_Written instruction_: Copy out everything from the line that contains "genus: Oxalis" down to the line that contains "common name: Kleingrass", including both of those lines, reproducing each line without any change.

>> START Stored data

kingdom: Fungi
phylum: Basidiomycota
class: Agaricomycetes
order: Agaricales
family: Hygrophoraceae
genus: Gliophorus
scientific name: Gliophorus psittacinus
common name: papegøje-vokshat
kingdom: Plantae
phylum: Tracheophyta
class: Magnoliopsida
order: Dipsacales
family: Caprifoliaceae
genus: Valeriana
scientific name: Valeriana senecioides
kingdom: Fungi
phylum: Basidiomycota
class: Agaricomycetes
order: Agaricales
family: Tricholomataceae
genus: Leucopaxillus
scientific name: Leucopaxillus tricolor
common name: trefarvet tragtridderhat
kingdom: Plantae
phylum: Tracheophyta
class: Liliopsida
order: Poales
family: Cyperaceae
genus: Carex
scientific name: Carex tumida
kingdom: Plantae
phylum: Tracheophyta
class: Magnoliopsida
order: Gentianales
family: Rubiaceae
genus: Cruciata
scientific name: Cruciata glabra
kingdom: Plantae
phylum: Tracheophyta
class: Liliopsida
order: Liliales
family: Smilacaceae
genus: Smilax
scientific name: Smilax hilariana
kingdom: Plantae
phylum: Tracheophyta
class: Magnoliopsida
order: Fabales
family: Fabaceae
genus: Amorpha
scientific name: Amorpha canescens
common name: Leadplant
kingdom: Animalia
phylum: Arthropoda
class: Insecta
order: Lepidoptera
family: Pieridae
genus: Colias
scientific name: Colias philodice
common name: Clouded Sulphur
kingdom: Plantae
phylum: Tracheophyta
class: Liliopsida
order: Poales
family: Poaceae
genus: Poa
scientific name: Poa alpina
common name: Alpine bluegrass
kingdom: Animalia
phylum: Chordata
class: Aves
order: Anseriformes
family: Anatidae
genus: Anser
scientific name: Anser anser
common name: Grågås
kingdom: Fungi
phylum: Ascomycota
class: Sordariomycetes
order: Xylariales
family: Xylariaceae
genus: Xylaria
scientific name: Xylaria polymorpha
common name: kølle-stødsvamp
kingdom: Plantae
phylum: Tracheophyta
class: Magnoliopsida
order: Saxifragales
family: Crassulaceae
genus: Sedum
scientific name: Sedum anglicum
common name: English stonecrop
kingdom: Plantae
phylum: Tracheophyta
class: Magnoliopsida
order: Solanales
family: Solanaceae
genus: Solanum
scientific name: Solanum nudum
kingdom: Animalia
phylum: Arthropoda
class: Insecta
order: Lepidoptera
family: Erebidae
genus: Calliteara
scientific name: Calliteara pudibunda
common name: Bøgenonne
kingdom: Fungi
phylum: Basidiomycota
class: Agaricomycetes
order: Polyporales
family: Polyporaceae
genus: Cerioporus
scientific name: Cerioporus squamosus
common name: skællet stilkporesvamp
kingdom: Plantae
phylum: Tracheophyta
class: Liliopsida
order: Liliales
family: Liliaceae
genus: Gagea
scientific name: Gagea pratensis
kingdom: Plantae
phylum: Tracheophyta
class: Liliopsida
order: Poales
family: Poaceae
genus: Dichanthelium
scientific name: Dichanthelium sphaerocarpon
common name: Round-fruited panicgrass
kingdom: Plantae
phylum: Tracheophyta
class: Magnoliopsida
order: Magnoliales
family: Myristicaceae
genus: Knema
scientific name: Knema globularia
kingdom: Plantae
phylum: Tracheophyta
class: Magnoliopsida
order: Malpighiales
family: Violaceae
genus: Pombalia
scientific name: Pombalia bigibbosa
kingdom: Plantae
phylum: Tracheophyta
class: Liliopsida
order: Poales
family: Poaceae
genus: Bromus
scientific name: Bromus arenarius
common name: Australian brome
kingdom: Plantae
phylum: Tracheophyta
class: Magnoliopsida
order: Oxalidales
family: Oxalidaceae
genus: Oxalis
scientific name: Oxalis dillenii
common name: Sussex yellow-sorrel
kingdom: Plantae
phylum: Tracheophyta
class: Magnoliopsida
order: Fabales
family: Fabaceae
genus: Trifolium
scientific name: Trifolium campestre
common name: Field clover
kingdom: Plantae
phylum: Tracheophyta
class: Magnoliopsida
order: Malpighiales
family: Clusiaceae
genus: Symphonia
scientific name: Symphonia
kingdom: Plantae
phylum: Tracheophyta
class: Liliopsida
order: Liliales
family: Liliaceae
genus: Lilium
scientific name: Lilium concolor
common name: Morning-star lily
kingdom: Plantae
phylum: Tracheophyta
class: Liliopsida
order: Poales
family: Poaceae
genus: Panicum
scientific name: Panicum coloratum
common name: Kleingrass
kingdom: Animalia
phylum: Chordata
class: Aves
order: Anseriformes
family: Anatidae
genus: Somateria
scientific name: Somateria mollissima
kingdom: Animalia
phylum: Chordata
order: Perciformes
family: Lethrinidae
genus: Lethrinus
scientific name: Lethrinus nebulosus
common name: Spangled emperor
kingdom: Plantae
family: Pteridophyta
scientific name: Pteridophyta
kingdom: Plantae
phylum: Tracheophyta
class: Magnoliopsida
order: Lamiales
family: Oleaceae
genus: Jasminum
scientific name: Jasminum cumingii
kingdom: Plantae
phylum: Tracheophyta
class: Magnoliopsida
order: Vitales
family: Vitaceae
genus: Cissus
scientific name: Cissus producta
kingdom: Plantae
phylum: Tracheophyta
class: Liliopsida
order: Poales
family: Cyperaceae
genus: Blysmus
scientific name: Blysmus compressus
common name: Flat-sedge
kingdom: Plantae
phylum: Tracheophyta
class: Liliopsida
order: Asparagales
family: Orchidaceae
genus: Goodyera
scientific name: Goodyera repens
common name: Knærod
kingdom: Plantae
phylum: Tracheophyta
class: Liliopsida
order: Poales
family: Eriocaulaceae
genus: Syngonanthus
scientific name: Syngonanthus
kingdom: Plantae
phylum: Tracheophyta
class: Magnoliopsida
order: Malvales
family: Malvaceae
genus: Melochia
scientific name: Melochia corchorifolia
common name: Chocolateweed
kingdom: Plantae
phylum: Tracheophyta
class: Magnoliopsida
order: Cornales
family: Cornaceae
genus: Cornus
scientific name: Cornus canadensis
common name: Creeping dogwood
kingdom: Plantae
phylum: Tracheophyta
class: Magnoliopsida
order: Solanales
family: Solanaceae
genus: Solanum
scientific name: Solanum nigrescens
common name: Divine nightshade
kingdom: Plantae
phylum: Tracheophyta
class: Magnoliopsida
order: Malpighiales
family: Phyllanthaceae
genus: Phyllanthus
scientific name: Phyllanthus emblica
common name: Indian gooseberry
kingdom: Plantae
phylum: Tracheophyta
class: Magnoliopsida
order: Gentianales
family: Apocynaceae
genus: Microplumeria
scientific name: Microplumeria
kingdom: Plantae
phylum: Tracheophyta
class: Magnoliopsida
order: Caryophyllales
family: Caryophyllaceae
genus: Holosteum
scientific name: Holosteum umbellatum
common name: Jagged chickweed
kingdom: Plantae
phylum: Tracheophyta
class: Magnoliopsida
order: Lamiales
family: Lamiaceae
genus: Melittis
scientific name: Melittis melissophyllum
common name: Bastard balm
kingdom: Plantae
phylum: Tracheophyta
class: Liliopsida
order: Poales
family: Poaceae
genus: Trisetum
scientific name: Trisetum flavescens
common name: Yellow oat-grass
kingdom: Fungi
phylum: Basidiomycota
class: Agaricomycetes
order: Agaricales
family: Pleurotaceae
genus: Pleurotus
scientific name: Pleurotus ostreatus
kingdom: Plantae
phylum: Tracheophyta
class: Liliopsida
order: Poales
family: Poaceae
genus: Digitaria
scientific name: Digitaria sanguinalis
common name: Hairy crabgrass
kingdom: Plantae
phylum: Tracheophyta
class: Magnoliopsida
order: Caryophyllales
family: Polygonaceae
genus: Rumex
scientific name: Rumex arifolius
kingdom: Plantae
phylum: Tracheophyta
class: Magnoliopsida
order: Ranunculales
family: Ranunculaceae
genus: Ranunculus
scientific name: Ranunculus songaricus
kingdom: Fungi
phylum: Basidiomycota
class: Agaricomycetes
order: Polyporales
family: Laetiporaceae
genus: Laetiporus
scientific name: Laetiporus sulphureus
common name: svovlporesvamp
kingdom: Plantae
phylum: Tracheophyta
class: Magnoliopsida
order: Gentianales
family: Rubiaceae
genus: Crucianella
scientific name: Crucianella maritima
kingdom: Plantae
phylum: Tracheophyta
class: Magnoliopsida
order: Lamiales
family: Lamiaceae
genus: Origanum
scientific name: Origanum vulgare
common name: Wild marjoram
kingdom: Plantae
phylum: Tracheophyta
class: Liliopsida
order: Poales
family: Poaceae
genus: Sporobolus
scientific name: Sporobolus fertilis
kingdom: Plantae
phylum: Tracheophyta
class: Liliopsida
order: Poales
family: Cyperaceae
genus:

>> END Stored data

_The reply_:
genus: Oxalis
scientific name: Oxalis dillenii
common name: Sussex yellow-sorrel
kingdom: Plantae
phylum: Tracheophyta
class: Magnoliopsida
order: Fabales
family: Fabaceae
genus: Trifolium
scientific name: Trifolium campestre
common name: Field clover
kingdom: Plantae
phylum: Tracheophyta
class: Magnoliopsida
order: Malpighiales
family: Clusiaceae
genus: Symphonia
scientific name: Symphonia
kingdom: Plantae
phylum: Tracheophyta
class: Liliopsida
order: Liliales
family: Liliaceae
genus: Lilium
scientific name: Lilium concolor
common name: Morning-star lily
kingdom: Plantae
phylum: Tracheophyta
class: Liliopsida
order: Poales
family: Poaceae
genus: Panicum
scientific name: Panicum coloratum
common name: Kleingrass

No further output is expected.